■ Problem details ■
Return the data verbatim, without pictures.
____
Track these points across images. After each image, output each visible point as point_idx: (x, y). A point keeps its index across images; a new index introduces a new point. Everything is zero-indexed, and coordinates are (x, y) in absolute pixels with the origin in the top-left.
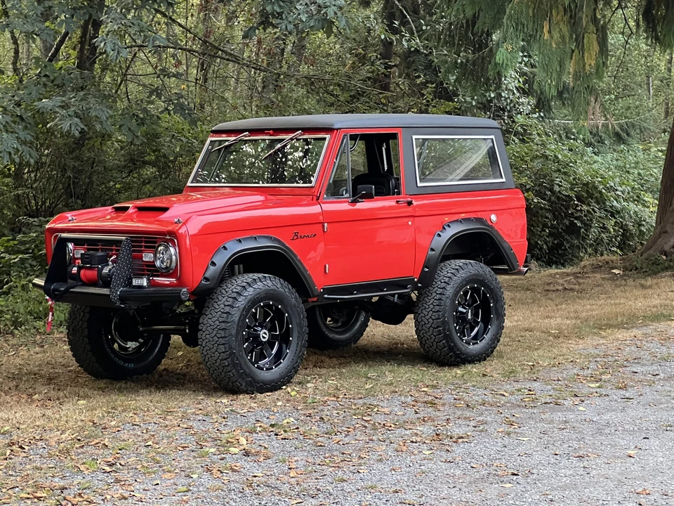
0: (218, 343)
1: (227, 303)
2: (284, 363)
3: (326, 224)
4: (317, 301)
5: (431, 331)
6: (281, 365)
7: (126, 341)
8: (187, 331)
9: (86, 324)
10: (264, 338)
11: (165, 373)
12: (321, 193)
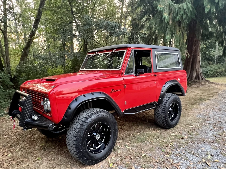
2: (107, 148)
3: (125, 85)
12: (123, 72)
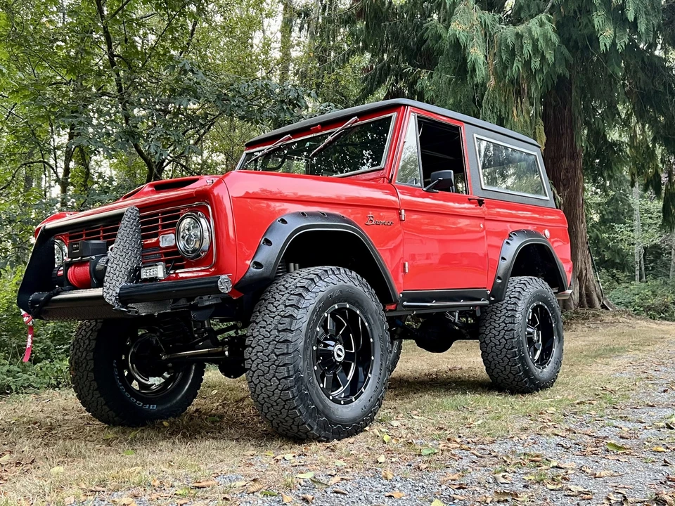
0: (277, 363)
1: (288, 303)
2: (367, 393)
3: (403, 211)
4: (395, 310)
5: (504, 354)
6: (362, 397)
7: (147, 376)
8: (227, 353)
9: (91, 354)
10: (339, 356)
11: (196, 414)
12: (392, 175)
____
■ Answer space ■
Track these points across images. After each image, output each visible point as point_idx: (x, y). A point keeps its index across images; a new index introduces a new point. Everything is zero-indexed, and coordinates are (x, y) in absolute pixels with the origin in the top-left.
0: (218, 343)
1: (227, 303)
2: (284, 363)
3: (326, 224)
4: (317, 301)
5: (431, 331)
6: (281, 365)
7: (126, 341)
8: (187, 331)
9: (86, 324)
10: (264, 338)
11: (165, 373)
12: (321, 193)
2: (107, 148)
3: (125, 85)
12: (123, 72)
0: (277, 363)
1: (288, 303)
2: (367, 393)
3: (403, 211)
4: (395, 310)
5: (504, 354)
6: (362, 397)
7: (147, 376)
8: (227, 353)
9: (91, 354)
10: (339, 356)
11: (196, 414)
12: (392, 175)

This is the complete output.